Hace
tanto tiempo que los rincones ensombrecidos de la cárcel retienen a un hombre
indígena de Chiapas. Sus hijos, sus padres, su pueblo lo extraña. Añoran esos
días en que se le veía caminar por las sendas de polvo cuando se encaminaba a
la escuela a dar clases. Evocan sus saludos, sus conversaciones, su inconformidad
con las malas jugadas que se hacían detrás de los muros de una casa de gobierno
cualquiera.
Y
es que era él quien decidido a llenar de luz los cuartos oscuros, encabezaba
protestas, marchas, oficios. Su palabra era el espejo de sus compañeros,
también descontentos por el cinismo de la corrupción.
Ahora
son trece años desde que ese hombre indígena fue secuestrado por un mal
gobierno para detener su lucha, para arremeter contra su indignación. Él fue
apresado y, sin embargo, las movidas turbias fueron evidenciadas. Su encarcelamiento
precisa de fechas: 19 de junio del año 2000. Quienes gobernaban su pueblo, El
Bosque, comprendieron mal aquel día de qué se trataba el guión, al intentar
aislarlo. Claro, quién puede meter las manos al fuego por un hombre indígena. Un
hombre perteneciente a ese grupo desplazado de sus territorios hace 500 años; a
ese grupo al que, para desvanecer su sabiduría, se le intentó aniquilar con
mucho ahínco; a ese grupo que no queda más que llenarlo de discriminación, de
exclusión, de pobreza y de injusticias, dado que se aferra en permanecer vivo y
en sus tierras.
Durante
esos trece años, su encarcelamiento ha estado revestido de las vicisitudes más
atroces por las que puede atravesar una
persona. Mientras se le intentaba doblegar imponiéndole 60 años de prisión, su
familia tuvo que desplazarse a distintas cárceles para poder conversar con él,
aunque sólo fuera por 30 minutos.

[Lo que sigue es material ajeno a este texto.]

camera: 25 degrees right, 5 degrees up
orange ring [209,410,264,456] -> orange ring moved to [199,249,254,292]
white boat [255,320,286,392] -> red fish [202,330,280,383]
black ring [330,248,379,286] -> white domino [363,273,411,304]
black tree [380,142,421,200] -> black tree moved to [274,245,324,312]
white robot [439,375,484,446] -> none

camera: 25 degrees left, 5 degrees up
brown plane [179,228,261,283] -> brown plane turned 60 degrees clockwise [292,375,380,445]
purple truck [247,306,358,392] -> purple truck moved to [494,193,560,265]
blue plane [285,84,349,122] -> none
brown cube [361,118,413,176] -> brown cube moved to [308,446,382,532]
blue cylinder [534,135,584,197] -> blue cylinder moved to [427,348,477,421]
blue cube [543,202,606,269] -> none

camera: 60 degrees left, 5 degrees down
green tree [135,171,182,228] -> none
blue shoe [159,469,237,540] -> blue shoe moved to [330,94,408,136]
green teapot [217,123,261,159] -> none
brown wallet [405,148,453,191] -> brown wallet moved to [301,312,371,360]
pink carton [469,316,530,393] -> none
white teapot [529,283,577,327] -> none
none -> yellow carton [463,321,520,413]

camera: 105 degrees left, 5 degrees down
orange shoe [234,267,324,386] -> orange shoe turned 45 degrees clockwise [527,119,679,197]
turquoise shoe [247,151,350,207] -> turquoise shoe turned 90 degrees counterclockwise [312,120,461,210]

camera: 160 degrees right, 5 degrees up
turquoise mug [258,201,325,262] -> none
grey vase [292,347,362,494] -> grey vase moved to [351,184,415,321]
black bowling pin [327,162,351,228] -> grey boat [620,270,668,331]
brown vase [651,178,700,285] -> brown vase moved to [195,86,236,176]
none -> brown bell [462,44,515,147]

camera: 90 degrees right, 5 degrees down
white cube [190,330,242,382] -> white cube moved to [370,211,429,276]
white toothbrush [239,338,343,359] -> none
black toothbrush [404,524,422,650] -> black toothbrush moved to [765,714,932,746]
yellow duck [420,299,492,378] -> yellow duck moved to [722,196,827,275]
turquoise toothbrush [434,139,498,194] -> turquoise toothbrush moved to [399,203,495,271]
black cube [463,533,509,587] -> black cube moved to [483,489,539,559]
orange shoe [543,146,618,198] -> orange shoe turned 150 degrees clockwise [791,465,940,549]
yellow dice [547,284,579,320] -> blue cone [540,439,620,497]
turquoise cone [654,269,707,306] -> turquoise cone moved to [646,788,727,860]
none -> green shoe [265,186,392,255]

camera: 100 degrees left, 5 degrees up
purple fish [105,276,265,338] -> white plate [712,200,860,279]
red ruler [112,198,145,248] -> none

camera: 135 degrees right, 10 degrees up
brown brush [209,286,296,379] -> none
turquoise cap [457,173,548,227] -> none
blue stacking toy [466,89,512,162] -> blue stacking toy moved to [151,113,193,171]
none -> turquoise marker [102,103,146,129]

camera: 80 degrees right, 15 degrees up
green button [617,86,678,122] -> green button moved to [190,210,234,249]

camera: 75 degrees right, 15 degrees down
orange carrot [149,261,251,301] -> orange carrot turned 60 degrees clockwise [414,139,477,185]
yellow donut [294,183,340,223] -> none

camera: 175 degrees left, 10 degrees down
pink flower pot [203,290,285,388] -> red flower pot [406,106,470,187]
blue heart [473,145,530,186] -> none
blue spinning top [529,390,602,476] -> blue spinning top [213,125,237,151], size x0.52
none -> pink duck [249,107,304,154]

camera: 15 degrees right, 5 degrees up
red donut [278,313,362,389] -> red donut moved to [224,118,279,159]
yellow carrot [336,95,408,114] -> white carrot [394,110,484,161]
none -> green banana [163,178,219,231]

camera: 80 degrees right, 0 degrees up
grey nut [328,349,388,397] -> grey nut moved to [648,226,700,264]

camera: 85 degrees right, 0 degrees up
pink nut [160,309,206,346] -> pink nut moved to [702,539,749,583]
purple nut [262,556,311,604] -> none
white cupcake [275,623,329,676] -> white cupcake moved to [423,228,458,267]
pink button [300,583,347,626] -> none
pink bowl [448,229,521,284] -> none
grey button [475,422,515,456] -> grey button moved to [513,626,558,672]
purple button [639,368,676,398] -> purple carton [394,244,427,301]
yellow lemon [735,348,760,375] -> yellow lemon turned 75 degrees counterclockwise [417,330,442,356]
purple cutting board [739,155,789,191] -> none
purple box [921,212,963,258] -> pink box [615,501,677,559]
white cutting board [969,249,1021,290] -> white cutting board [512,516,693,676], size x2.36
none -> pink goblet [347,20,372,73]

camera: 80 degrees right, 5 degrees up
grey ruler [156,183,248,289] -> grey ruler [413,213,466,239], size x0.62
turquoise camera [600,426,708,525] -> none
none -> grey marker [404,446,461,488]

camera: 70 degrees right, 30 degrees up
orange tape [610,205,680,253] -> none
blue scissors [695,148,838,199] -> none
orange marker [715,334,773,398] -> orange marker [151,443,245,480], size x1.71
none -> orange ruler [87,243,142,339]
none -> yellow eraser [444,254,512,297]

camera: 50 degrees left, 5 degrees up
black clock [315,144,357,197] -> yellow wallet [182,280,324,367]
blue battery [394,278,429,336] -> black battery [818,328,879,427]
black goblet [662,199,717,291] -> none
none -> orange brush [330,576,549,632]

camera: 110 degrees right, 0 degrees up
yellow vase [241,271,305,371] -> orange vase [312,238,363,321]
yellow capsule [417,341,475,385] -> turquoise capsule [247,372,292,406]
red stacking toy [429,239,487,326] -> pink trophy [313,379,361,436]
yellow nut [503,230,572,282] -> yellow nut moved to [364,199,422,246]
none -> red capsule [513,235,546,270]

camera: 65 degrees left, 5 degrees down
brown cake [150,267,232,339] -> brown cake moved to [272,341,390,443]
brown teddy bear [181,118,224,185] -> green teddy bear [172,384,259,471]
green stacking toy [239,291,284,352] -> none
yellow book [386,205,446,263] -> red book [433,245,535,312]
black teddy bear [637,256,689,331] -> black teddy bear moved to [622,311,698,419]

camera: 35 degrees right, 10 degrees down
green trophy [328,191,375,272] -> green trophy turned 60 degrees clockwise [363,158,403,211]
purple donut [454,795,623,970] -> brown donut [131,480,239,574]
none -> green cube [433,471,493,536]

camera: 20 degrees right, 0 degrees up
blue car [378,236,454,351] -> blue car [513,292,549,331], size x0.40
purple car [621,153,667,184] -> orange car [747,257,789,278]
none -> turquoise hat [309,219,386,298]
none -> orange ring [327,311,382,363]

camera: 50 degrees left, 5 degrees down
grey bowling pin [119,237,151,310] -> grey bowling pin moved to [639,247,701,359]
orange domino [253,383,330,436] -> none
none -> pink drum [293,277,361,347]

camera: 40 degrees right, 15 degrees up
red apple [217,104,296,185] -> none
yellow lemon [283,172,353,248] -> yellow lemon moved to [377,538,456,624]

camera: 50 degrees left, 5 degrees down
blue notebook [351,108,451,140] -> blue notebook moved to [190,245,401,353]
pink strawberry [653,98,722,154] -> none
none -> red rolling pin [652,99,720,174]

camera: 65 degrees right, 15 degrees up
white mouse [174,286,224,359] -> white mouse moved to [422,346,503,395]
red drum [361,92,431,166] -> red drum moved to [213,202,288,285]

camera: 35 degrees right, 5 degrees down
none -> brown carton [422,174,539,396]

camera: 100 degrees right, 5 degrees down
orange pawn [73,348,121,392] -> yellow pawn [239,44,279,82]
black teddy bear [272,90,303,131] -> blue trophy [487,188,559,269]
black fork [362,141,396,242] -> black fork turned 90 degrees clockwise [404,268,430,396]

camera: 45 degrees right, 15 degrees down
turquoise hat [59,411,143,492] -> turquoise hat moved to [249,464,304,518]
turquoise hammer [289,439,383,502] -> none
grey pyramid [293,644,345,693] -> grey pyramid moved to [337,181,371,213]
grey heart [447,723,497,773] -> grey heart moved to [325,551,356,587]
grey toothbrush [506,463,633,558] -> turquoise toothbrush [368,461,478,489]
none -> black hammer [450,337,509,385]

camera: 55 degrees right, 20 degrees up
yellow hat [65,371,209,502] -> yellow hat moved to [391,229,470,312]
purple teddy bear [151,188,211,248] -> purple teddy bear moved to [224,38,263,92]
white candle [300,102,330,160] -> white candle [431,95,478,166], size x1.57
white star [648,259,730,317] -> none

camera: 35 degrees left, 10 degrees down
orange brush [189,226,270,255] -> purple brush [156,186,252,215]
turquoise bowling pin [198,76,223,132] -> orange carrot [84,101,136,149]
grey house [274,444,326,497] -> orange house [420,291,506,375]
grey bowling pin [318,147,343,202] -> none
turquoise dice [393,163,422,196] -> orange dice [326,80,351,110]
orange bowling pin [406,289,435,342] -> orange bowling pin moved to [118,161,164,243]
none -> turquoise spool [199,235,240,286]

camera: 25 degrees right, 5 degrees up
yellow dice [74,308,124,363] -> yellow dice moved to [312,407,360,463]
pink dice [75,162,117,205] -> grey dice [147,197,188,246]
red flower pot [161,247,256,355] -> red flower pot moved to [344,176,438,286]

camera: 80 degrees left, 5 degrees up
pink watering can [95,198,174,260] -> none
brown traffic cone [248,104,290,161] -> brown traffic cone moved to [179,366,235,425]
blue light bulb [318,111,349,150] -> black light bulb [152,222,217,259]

Una noche, de esas en que la oscuridad en
verdad se alía con criminales, ese hombre indígena fue trasladado a Sinaloa,
cuyo control no es más que para diluir la esperanza, quizá, de algún día poder
estar libre.
Son
trece años desde que se le ha querido apagar el fuego de su corazón y la luz de
sus ojos. Cerca estuvo de asumir la ceguera como parte del infortunio, tras
diez años de que uno de esos hospitales muertos lo haya mantenido con
medicamentos que hacían más lenta la pérdida de visibilidad.
Empero,
le quedaba su palabra, su voz, la voz que se convirtió en la de todos los
rehenes políticos de este país. Y su voz encontró eco en millones de solidarios
de México y el resto del mundo. Un matiz de lo que se vivió este 19 de junio,
trece años después de que lo quisieron desaparecer de la memoria colectiva, fue
el acompañamiento del pueblo creyente a las afueras de la cárcel cinco, erguida
en San Cristóbal de las Casas. Se exigía (y la exigencia continúa vigente) la
liberación de este hombre que sólo pide limosna desde aquel rincón de Chiapas,
una limosna que, comprendida desde la visión indígena ancestral, apela a la
justicia.
Este
hombre indígena logró reunir además a compañeros nicaragüenses, brasileños,
italianos, españoles, argentinos, alemanes, salvadoreños, franceses, chilenos;
es decir, no pocas personas radicadas actualmente en el ‘ombligo de la luna’. Todas
ellas, en un solo aliento, lanzaron el “¡Amigo, aguanta, el pueblo se levanta!”,
clamor que retumbó en cualquier rincón que pudiera existir en el cosmos.
La
palabra de este hombre indígena, cuyas letras reunidas forman el nombre de Alberto Patishtán, ahora se escucha como un pilar de la sabiduría
y por el momento espera, activo como siempre y entrelazando muchos corazones
más, que se abran las puertas.
El tiempo puede ser comprendido bajo distintas interpretaciones. Pero, ¿qué significa trece años de encarcelamiento injusto? Y así, incluso la muerte, con el tiempo, trae resignación. El encierro, un calvario.